[저장된 데이터 항목]
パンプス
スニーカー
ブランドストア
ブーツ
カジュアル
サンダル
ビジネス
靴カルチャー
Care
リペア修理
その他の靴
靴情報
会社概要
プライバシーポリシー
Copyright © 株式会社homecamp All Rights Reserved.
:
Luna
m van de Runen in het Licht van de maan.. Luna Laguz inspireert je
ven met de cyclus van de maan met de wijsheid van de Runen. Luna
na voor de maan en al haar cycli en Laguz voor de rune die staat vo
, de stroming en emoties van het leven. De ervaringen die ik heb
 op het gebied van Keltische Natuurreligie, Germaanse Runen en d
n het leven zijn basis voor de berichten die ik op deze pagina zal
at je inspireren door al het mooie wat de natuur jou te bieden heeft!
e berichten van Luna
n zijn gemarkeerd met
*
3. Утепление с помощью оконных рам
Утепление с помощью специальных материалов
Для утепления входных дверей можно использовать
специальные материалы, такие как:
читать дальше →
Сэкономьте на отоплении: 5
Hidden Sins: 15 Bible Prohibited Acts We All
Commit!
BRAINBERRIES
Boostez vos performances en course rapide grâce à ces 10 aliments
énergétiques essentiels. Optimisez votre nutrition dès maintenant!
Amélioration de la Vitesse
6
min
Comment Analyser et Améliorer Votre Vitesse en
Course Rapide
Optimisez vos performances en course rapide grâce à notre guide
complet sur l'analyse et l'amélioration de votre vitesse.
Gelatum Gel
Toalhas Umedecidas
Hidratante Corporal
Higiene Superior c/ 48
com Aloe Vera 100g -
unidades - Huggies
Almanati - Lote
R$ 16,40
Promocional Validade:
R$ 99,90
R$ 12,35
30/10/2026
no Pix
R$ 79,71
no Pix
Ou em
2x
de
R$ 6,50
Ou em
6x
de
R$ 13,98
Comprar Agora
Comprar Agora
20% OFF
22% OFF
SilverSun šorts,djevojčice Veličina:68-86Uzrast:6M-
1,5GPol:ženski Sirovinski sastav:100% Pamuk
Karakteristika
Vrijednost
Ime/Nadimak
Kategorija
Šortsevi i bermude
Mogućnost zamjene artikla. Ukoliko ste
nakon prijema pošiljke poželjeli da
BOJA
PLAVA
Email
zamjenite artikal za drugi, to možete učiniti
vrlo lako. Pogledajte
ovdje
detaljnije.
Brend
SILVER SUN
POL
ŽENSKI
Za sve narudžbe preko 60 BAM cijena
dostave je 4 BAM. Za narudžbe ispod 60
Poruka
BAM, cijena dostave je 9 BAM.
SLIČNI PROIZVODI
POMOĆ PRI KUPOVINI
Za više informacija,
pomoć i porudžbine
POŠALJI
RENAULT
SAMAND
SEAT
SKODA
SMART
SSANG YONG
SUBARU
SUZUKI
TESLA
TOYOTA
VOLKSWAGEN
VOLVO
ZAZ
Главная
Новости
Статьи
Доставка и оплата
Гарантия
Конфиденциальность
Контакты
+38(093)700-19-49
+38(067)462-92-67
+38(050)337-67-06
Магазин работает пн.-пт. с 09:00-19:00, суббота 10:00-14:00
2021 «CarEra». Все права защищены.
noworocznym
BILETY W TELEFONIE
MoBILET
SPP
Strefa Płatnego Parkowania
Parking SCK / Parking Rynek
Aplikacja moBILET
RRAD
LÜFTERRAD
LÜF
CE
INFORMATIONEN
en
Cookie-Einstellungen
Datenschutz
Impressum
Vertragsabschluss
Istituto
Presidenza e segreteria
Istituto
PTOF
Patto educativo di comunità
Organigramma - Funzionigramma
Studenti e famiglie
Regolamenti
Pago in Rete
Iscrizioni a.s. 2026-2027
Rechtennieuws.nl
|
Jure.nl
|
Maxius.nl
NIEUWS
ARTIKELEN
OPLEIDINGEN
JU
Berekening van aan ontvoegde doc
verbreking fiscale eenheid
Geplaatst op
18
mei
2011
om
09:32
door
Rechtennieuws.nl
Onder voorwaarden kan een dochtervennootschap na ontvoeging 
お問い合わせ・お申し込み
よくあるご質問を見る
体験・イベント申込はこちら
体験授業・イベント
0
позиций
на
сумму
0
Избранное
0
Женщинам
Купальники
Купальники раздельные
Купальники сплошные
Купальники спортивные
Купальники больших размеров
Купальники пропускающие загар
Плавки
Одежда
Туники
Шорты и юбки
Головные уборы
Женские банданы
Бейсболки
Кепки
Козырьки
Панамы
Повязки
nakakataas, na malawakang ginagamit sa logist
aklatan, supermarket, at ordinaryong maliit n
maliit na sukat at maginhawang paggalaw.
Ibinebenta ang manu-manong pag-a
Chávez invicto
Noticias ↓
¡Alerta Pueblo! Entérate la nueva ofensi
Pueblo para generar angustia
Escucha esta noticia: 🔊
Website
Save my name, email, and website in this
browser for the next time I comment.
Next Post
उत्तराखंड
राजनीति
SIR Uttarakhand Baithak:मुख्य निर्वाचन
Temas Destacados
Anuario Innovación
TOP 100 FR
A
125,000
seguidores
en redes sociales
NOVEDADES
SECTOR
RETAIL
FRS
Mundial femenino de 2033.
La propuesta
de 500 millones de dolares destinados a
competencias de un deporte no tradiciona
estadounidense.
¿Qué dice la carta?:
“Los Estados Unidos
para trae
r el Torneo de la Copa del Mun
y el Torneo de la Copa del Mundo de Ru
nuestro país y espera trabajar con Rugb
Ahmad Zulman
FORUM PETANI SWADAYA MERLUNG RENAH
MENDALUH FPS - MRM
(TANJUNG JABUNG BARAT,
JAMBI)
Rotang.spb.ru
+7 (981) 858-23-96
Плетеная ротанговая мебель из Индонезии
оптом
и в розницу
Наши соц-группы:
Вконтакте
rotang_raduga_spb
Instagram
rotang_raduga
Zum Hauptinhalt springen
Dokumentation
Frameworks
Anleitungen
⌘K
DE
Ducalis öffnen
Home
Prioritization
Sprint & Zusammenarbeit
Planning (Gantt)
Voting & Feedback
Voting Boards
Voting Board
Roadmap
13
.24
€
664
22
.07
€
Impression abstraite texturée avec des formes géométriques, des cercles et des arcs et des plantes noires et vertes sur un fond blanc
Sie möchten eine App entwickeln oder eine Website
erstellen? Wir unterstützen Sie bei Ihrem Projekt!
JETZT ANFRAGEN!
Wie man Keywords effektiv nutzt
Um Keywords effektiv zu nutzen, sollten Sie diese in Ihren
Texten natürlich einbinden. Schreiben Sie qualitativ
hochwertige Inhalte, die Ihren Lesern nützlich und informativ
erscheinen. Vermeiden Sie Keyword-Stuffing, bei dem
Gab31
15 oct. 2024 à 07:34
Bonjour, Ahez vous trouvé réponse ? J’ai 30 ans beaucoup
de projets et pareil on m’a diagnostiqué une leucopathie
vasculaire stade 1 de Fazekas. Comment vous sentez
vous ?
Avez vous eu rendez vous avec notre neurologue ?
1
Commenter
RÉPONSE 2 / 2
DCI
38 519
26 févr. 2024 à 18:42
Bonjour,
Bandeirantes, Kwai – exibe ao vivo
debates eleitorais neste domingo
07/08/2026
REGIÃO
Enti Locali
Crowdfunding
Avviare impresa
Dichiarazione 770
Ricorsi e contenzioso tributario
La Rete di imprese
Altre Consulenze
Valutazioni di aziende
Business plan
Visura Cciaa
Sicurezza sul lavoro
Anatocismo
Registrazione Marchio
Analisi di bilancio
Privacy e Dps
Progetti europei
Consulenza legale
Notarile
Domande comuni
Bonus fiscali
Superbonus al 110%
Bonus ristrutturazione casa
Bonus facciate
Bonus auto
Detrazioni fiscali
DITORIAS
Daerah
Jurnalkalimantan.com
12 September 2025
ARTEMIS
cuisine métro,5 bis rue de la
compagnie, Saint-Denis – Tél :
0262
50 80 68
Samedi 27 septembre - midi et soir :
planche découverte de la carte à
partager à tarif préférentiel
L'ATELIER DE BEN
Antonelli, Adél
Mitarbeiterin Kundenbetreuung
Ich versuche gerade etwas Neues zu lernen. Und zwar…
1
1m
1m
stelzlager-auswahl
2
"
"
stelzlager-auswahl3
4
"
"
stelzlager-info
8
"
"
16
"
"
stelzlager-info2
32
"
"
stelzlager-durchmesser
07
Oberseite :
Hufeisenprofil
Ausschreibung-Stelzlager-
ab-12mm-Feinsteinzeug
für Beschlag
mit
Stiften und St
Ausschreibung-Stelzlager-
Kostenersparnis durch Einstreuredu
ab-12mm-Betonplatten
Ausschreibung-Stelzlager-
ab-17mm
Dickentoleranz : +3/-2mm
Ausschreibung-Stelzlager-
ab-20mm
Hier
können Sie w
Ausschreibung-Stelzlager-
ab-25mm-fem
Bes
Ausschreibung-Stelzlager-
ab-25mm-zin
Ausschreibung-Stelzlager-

◆ **할 일**:
위 행들의 맨 첫 줄부터 "Утепление с помощью специальных материалов"가 들어 있는 줄까지, 그 줄도 포함해서 한 글자도 바꾸지 말고 다시 적어 주세요.

◆ **결과**:
パンプス
スニーカー
ブランドストア
ブーツ
カジュアル
サンダル
ビジネス
靴カルチャー
Care
リペア修理
その他の靴
靴情報
会社概要
プライバシーポリシー
Copyright © 株式会社homecamp All Rights Reserved.
:
Luna
m van de Runen in het Licht van de maan.. Luna Laguz inspireert je
ven met de cyclus van de maan met de wijsheid van de Runen. Luna
na voor de maan en al haar cycli en Laguz voor de rune die staat vo
, de stroming en emoties van het leven. De ervaringen die ik heb
 op het gebied van Keltische Natuurreligie, Germaanse Runen en d
n het leven zijn basis voor de berichten die ik op deze pagina zal
at je inspireren door al het mooie wat de natuur jou te bieden heeft!
e berichten van Luna
n zijn gemarkeerd met
*
3. Утепление с помощью оконных рам
Утепление с помощью специальных материалов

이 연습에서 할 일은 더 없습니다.